Tanay kicks a soccer ball during a game. The height of the ball, in feet, can be modeled by the function f(x)= -16xto the second power + 48x, where x is the time in seconds after she kicks the ball. Graph the function. Find the maximun height of the ball and how long it takes the ball to reach that height.

Have you graphed it? We can't exactly graph it for you...

Assuming you are new to graphing and having trouble with that. You'd start with x on the horizontal axis and f(x) on the verticle. You calculate the value of f(x) for a few values of x just by plugging them into the equation. If you try x = 1, x=2 and x=3 you get 32, 32 and 0 respectively.

Visualize the soccer ball in flight - it certainly didn't jump instantly to 32 feet, stay there for a couple of seconds and then drop instantly to the ground. From that you know that you need smaller increments than whole seconds, maybe say tenths of a second. And the high point was before 3 seconds - quite likely between 1 and 2 since the only way the ball could be at 32 at both times was if it was going up at 1 second and coming down at 2 seconds.

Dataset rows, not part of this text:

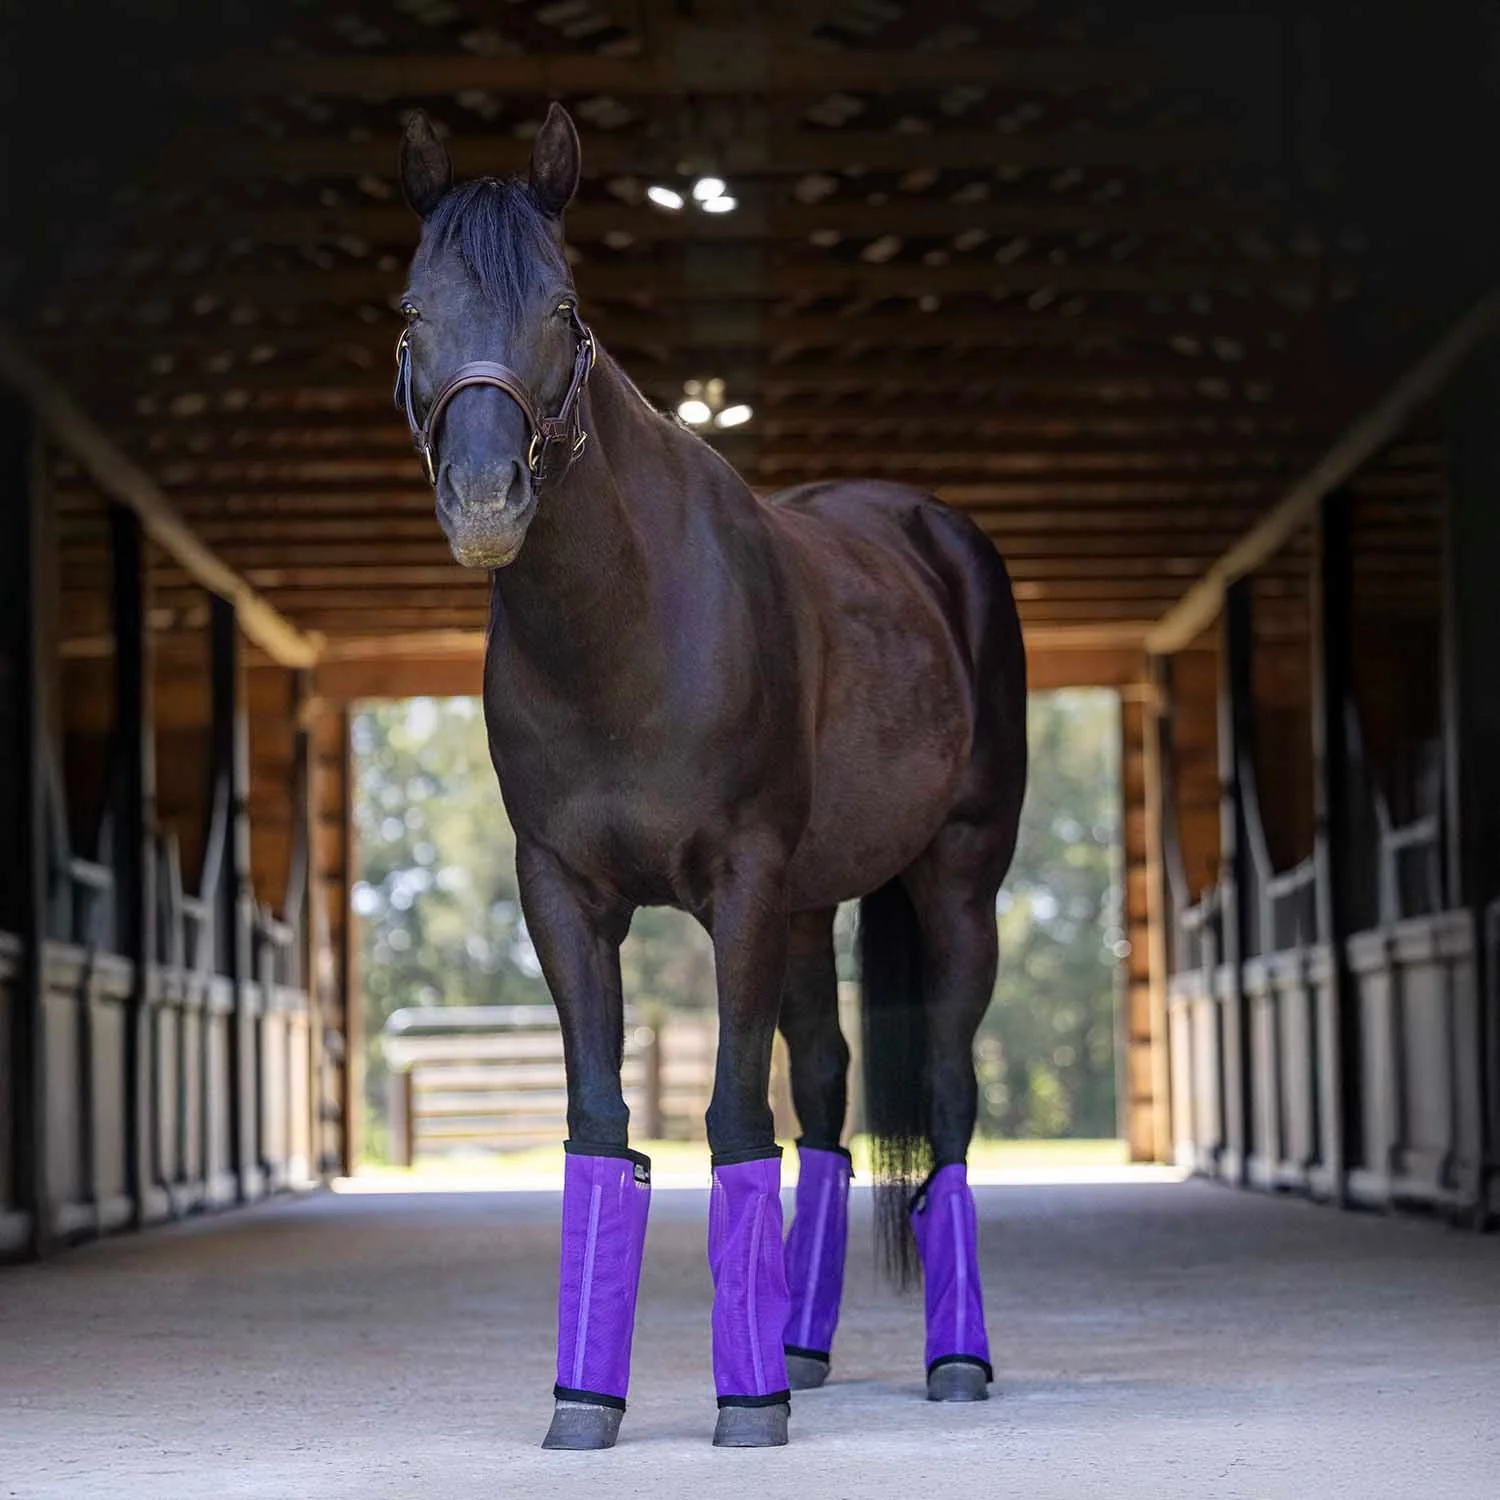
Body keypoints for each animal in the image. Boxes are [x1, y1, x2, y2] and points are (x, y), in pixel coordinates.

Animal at [394, 104, 1027, 1450]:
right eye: (414, 310)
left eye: (566, 308)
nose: (485, 501)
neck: (624, 632)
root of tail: (934, 533)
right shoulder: (565, 896)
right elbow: (600, 1125)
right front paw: (586, 1403)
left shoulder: (740, 883)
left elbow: (736, 1119)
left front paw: (748, 1407)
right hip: (811, 906)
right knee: (832, 1098)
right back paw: (801, 1343)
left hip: (957, 884)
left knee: (948, 1098)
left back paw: (953, 1361)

From this, I think you should be able to solve it.

Hint : complete the square to find your reference points to draw your graph.

If an equation has the form ax^2 + bx + c

The completed squared form will be

a(x + \frac{b}{2a})^2-a(\frac{b}{2a})^2 + c

Setting x to zero and finding the resulting value will give you the y intercept.

The maximum (or minimum) point is given by (-\frac{b}{2a}, -a(\frac{b}{2a})^2 + c)

Seems you are making this a bit more difficult than it is. The Y intercept can be "calculated" just be setting x to zero in the original equation. No need to complete the square.

F(x) = -16 x ^2 + 48 x
If x = 0, f(x) = 0

The max can be determined by setting the first derivative to zero.
That is:
-32x + 48 = 0
x= 48/32 = 1.5

Yeah, I know, but I don't know whether the OP has been learning derivatives...

The formula really seems long, but when you plug in the numbers, it's lots shorter and simpler.